**TASK TO COMPLETE:** What you return should be the lines of the data containing "linecap", each in full.

**DATA SHOWN:**
● ● ●
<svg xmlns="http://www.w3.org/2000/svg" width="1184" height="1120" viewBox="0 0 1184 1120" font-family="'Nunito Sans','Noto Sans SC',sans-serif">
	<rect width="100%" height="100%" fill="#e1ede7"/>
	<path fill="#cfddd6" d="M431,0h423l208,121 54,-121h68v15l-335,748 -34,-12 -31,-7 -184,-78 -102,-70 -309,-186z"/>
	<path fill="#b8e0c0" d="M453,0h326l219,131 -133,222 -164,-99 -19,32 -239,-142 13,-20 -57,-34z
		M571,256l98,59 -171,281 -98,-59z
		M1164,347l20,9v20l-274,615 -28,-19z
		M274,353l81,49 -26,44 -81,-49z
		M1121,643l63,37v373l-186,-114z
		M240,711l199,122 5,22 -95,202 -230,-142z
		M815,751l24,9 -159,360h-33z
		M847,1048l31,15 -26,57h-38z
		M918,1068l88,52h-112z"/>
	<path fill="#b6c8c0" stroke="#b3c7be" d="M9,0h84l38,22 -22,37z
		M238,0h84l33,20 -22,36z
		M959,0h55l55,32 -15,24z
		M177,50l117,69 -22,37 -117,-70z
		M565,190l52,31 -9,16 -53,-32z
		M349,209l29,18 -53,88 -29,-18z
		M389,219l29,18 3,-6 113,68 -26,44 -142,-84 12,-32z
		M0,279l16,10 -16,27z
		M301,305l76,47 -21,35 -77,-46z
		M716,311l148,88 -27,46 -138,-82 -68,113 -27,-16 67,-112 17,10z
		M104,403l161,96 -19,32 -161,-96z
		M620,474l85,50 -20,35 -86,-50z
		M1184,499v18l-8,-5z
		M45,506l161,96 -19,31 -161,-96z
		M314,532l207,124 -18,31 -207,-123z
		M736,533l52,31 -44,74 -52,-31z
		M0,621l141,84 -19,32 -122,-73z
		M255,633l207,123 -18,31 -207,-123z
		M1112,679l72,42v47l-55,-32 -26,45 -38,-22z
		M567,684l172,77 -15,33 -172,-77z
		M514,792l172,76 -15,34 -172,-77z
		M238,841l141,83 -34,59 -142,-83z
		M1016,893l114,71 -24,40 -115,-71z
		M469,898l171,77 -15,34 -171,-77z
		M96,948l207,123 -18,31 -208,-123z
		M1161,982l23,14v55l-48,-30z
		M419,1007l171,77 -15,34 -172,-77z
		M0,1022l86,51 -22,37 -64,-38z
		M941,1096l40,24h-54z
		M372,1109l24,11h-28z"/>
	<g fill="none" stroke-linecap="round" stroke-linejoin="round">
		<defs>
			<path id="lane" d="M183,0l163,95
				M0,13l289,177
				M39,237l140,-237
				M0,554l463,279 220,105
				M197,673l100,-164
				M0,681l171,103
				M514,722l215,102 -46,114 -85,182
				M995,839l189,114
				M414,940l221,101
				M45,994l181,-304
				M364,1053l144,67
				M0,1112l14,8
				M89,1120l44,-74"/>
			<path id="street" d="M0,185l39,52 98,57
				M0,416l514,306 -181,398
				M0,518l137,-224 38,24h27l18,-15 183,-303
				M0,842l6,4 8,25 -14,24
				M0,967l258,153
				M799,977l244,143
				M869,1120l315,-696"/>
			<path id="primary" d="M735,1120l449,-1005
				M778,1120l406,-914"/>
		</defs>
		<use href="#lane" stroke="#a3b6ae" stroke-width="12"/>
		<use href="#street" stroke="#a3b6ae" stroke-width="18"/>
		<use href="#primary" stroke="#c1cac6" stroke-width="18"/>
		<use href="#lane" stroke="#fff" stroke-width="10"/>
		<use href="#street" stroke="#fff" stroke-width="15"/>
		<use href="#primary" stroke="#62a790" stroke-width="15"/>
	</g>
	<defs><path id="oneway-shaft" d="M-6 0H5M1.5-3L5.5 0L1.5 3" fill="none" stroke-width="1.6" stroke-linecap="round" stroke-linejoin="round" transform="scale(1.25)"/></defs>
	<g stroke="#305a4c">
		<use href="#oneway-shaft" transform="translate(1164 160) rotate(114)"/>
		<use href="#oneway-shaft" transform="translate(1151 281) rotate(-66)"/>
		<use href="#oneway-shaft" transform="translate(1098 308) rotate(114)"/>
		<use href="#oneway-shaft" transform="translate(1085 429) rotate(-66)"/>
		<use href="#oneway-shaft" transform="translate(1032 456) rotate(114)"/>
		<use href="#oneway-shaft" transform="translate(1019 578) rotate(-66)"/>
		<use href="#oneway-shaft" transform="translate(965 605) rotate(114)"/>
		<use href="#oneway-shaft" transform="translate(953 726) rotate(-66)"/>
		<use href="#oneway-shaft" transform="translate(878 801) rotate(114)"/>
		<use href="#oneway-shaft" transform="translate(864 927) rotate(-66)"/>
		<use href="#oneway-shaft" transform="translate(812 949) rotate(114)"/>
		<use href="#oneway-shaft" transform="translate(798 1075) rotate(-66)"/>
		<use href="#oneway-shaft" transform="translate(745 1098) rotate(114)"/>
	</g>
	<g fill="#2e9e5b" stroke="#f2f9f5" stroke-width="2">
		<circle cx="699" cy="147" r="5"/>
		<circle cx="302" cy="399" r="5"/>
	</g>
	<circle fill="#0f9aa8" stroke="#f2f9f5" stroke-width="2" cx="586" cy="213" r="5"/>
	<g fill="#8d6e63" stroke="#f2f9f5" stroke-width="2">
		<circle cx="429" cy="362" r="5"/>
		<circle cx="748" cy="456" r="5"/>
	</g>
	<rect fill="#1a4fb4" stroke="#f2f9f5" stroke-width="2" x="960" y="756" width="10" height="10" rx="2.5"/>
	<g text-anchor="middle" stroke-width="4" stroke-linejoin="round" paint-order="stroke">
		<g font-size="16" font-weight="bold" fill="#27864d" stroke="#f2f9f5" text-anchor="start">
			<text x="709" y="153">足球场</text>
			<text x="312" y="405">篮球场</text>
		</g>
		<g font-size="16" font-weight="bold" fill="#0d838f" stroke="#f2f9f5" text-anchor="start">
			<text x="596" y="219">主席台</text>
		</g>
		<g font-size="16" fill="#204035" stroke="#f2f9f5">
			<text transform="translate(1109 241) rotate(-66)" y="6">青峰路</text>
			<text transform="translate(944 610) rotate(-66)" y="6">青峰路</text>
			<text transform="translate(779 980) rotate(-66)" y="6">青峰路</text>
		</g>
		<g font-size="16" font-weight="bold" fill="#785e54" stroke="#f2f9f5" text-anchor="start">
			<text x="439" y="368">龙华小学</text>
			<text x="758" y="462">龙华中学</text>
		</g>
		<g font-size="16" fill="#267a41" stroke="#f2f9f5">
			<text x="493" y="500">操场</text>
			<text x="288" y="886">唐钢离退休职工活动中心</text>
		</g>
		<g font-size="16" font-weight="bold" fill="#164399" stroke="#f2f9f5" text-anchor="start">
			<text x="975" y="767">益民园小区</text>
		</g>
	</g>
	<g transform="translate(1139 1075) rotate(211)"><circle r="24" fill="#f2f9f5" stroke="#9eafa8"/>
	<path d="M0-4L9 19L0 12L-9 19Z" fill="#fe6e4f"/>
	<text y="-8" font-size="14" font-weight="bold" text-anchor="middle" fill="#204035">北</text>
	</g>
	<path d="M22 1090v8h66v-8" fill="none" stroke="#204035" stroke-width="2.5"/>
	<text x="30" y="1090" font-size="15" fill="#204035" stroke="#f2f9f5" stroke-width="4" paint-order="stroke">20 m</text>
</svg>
● ● ●
**OUTPUT FOR THIS TASK:**
	<g fill="none" stroke-linecap="round" stroke-linejoin="round">
	<defs><path id="oneway-shaft" d="M-6 0H5M1.5-3L5.5 0L1.5 3" fill="none" stroke-width="1.6" stroke-linecap="round" stroke-linejoin="round" transform="scale(1.25)"/></defs>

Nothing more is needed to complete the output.